Вскоре папоротник уступил место плотным зарослям колючего кустарника, заканчивающимися у доходящего до пояса уступа скалы. Миранда первая выбралась из зарослей и, опустившись на колени, принялась помогать взобраться на камни остальным, с тем видом умелого знатока, который так восхитил мистера Хасси утром, когда она открывала ворота. («Когда нашей Миранде было пять», — любил вспоминать её отец, «она села на лошадь как настоящий объездчик». «Да», — добавляла её мать, «и выходила к гостям высоко подняв голову, как маленькая королева»).

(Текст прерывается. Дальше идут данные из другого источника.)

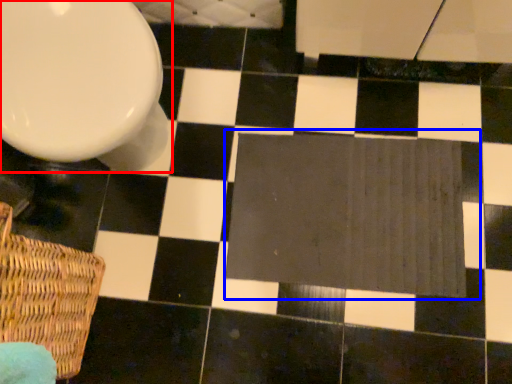
Question: Which point is further to the camera, toilet (highlighted by a red box) or bath mat (highlighted by a blue box)?

Choices:
 (A) toilet
 (B) bath mat

Answer: (B)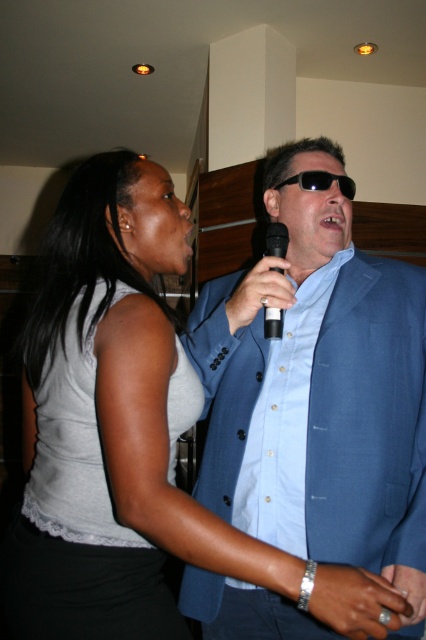
Which is behind, point (264, 312) or point (302, 186)?

The point (302, 186) is behind.

Between black plastic microphone at center and black plastic sunglasses at center, which one appears on the right side from the viewer's perspective?

Positioned to the right is black plastic sunglasses at center.

Find the location of a particular element. The height and width of the screenshot is (640, 426). black plastic microphone at center is located at coordinates (276, 240).

Does gray lace tank top at upper left come in front of black plastic sunglasses at center?

Yes, gray lace tank top at upper left is in front of black plastic sunglasses at center.

Is point (201, 396) more distant than point (354, 180)?

No, (201, 396) is closer to viewer.

Does point (16, 598) lie behind point (331, 180)?

No, it is not.

Identify the location of gray lace tank top at upper left. The height and width of the screenshot is (640, 426). (78, 522).

Describe the element at coordinates (78, 522) in the screenshot. I see `gray lace tank top at upper left` at that location.

Is gray lace tank top at upper left taller than black plastic microphone at center?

Они оказались на почти круглой площадке, окруженной камнями, валунами и несколькими молодыми деревьями. В одном из камней Ирма сразу же обнаружила что-то похожее на смотровое окно и увлечённо стала глядеть вниз на «Поляну для пикников». Приблизившись, словно в мощный телескоп, небольшая оживлённая сценка предстала из-за деревьев со стереоскопической ясностью: занятый у повозки лошадьми мистер Хасси, поднимающийся от небольшого костра дым, бродящие туда-сюда в лёгких платьях девочки и открытый зонтик Мадмуазель, напоминающий бледно-голубой цветок у воды.
Прежде чем вновь проделывать путь назад вдоль ручья, было решено отдохнуть пару минут в тени камней.
— Вот бы остаться здесь на всю ночь и увидеть, как взойдёт луна, — сказала Ирма. — Миранда, милая, не смотри на меня так серьёзно, нам не часто выпадает случай повеселиться за пределами школы.
— И чтобы за нами не следили и не шпионили эти крыски Ламли, — добавила Мэрион.
— Бланш уверена, что мисс Ламли чистит зубы только по воскресеньям, — вставила Эдит.
— Бланш — противная маленькая всезнайка, — сказала Мэрион, — как и ты.
Эдит невозмутимо продолжила:
— Бланш говорит, что Сара пишет стихи. В туалете! Она нашла один из них на полу. Кажется, они все про Миранду.
— Бедная малышка Сара, — сказала Ирма. — Думаю, во всём мире она любит только тебя, Миранда.
— Не понимаю почему, — сказала Мэрион.
— Она ведь сирота, — мягко ответила Миранда
— Сара напоминает маленького оленёнка, которого мне когда-то принёс папа, — начала Ирма. — Те же большие испуганные глаза. Я ухаживала за ним неделями, но мама сказала, что он не выживет в неволе.
— И? — спросили все.
— Он умер. Мама всё время говорила, что он обречён.
— Обречён? — повторила за ней Эдит. — Как это, Ирма?
— Должен умереть, что же ещё. Как тот мальчик, который «стоял на пылающей палубе, всеми покинутый» … Дальше не помню.
— Ужасно! Как вы думаете, я тоже обречена? Мне что-то не очень хорошо. У того мальчика тоже болел живот?
— Конечно, болел, если он съел столько же куриного пирога на обед, сколько и ты, — ответила ей Мэрион. — Замолчишь ты наконец или нет?